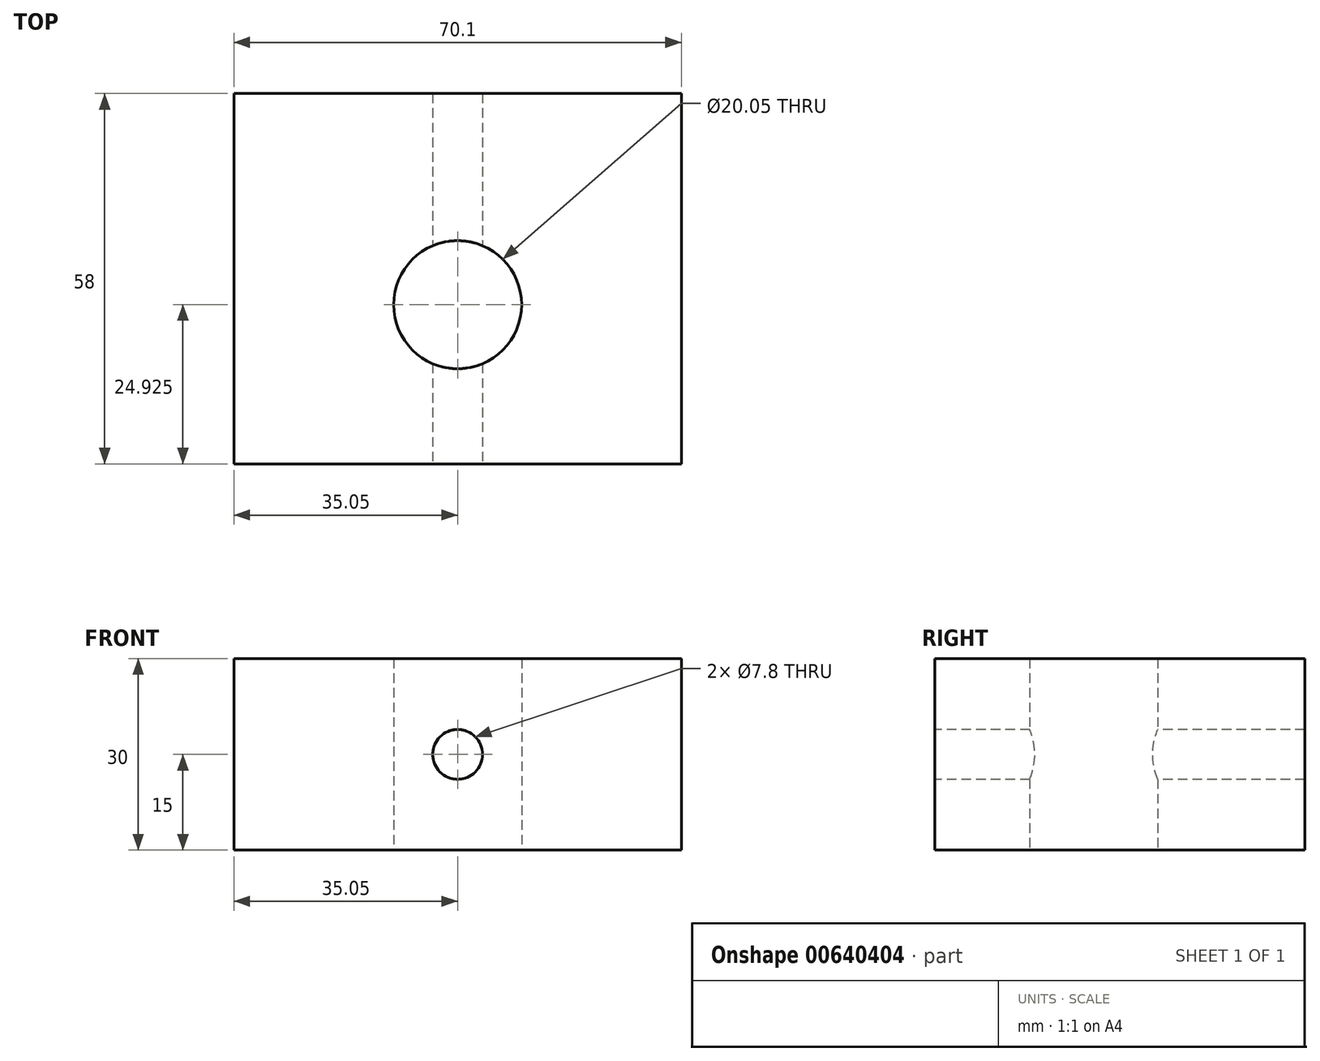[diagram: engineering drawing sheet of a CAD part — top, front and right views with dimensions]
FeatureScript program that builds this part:
annotation { "Feature Type Name" : "Feature", "Feature Type Description" : "" }
export const myFeature = defineFeature(function(context is Context, id is Id, definition is map)
    precondition{}
    {
        {
            var Q0;
            Q0=qCreatedBy(makeId("Top.planeOp"),FACE);
            var sketch = newSketch(context, id + "F0", { "sketchPlane" : qUnion([Q0])});
            skLineSegment(sketch, "E0.bottom", {"start": v(0, 0) * mm, "end": v(70.1, 0) * mm});
            skLineSegment(sketch, "E0.top", {"start": v(0, -58) * mm, "end": v(70.1, -58) * mm});
            skLineSegment(sketch, "E0.left", {"start": v(0, 0) * mm, "end": v(0, -58) * mm});
            skLineSegment(sketch, "E0.right", {"start": v(70.1, 0) * mm, "end": v(70.1, -58) * mm});
            skLineSegment(sketch, "E1", {"start": v(70.1, -33.15) * mm, "end": v(53.9, -33.15) * mm, "construction": true});
            skLineSegment(sketch, "E2", {"start": v(53.9, -33.15) * mm, "end": v(53.9, -50.8) * mm, "construction": true});
            skLineSegment(sketch, "E3", {"start": v(0, -33.15) * mm, "end": v(16.2, -33.15) * mm, "construction": true});
            skLineSegment(sketch, "E4", {"start": v(16.2, -33.15) * mm, "end": v(16.2, -50.8) * mm, "construction": true});
            skLineSegment(sketch, "E5", {"start": v(16.2, -50.8) * mm, "end": v(53.9, -50.8) * mm, "construction": true});
            skLineSegment(sketch, "E6", {"start": v(35.05, -33.15) * mm, "end": v(35.05, -15.1) * mm, "construction": true});
            skLineSegment(sketch, "E7", {"start": v(35.05, -33.15) * mm, "end": v(35.05, -50.8) * mm, "construction": true});
            skSolve(sketch);
        }
        {
            var Q0;
            Q0 = qSketchRegion(id + "F0", true);
            extrude(context, id + "F1", {"entities" : qUnion([Q0]), "depth" : 30 * mm, "offsetDistance" : 25 * mm});
        }
        {
            var Q0;
            {var subQ3=sQuery(id+"F0.wireOp",EDGE,"E0.bottom");Q0=makeQuery(id+"F0.imprint","IMPRINT",FACE,{"disambiguationData":[TD([[makeQuery(id+"F0.imprint","IMPRINT",EDGE,{"derivedFrom":subQ3}),-1.0]])]});}
            var sketch = newSketch(context, id + "F2", { "sketchPlane" : qUnion([Q0])});
            skLineSegment(sketch, "E8", {"start": v(0, -33.07) * mm, "end": v(16.2, -33.07) * mm, "construction": true});
            skLineSegment(sketch, "E9", {"start": v(16.2, -33.07) * mm, "end": v(16.2, -50.72) * mm, "construction": true});
            skLineSegment(sketch, "E10", {"start": v(70.1, -33.07) * mm, "end": v(70.1, -57.92) * mm, "construction": true});
            skLineSegment(sketch, "E11", {"start": v(70.1, -33.07) * mm, "end": v(53.9, -33.07) * mm, "construction": true});
            skLineSegment(sketch, "E12", {"start": v(53.9, -33.07) * mm, "end": v(53.9, -15.02) * mm, "construction": true});
            skLineSegment(sketch, "E13", {"start": v(53.9, -33.07) * mm, "end": v(16.2, -33.07) * mm, "construction": true});
            skLineSegment(sketch, "E14", {"start": v(35.05, -15.02) * mm, "end": v(35.05, -50.72) * mm, "construction": true});
            skPoint(sketch, "E14.startSnap0", {"position": v(35.05, -33.07) * mm});
            skCircle(sketch, "E15", {"center": v(35.05, -33.07) * mm, "radius": 10.03 * mm});
            skSolve(sketch);
        }
        {
            var Q0;
            Q0 = qSketchRegion(id + "F2", true);
            extrude(context, id + "F3", {"entities" : qUnion([Q0]), "operationType" : NewBodyOperationType.REMOVE, "depth" : 30 * mm, "offsetDistance" : 25 * mm});
        }
        {
            var Q0;
            Q0=makeQuery(id+"F1.opExtrude","SWEPT_FACE",FACE,{"disambiguationData":[OSD([sQuery(id+"F0.wireOp",EDGE,"E0.top")])]});
            var sketch = newSketch(context, id + "F4", { "sketchPlane" : qUnion([Q0])});
            skLineSegment(sketch, "E16", {"start": v(0, 15) * mm, "end": v(70.1, 15) * mm, "construction": true});
            skLineSegment(sketch, "E17", {"start": v(35.05, 30) * mm, "end": v(35.05, 0) * mm, "construction": true});
            skPoint(sketch, "E18", {"position": v(35.05, 15) * mm});
            skSolve(sketch);
        }
        {
            var Q0;
            Q0=sQuery(id+"F4.wireOp",VERTEX,"E18");
            var Q1;
            Q1=makeQuery(id+"F1.opExtrude","SWEPT_BODY",BODY,{"disambiguationData":[OSD([sQuery(id+"F0.wireOp",EDGE,"E0.bottom"),sQuery(id+"F0.wireOp",EDGE,"E0.top"),sQuery(id+"F0.wireOp",EDGE,"E0.left"),sQuery(id+"F0.wireOp",EDGE,"E0.right")])]});
            hole(context, id + "F5", {"style" : HoleStyle.SIMPLE, "endStyle" : HoleEndStyle.THROUGH, "standardTappedOrClearance" : lookupTablePath({ "standard" : "ISO", "size" : "7.8", "type" : "Drilled" }), "standardBlindInLast" : lookupTablePath({ "standard" : "ISO", "size" : "7.8", "type" : "Drilled" }), "holeDiameter" : 7.8 * mm, "majorDiameter" : 5 * mm, "isTappedThrough" : true, "tappedDepth" : 12 * mm, "tapClearance" : 3, "locations" : qUnion([Q0]), "scope" : qUnion([Q1])});
        }
    });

- **WORK REQUIRED**:
List every line of the material above that contains the string "makeQuery".

- **EXPECTED ANSWER**:
            {var subQ3=sQuery(id+"F0.wireOp",EDGE,"E0.bottom");Q0=makeQuery(id+"F0.imprint","IMPRINT",FACE,{"disambiguationData":[TD([[makeQuery(id+"F0.imprint","IMPRINT",EDGE,{"derivedFrom":subQ3}),-1.0]])]});}
            Q0=makeQuery(id+"F1.opExtrude","SWEPT_FACE",FACE,{"disambiguationData":[OSD([sQuery(id+"F0.wireOp",EDGE,"E0.top")])]});
            Q1=makeQuery(id+"F1.opExtrude","SWEPT_BODY",BODY,{"disambiguationData":[OSD([sQuery(id+"F0.wireOp",EDGE,"E0.bottom"),sQuery(id+"F0.wireOp",EDGE,"E0.top"),sQuery(id+"F0.wireOp",EDGE,"E0.left"),sQuery(id+"F0.wireOp",EDGE,"E0.right")])]});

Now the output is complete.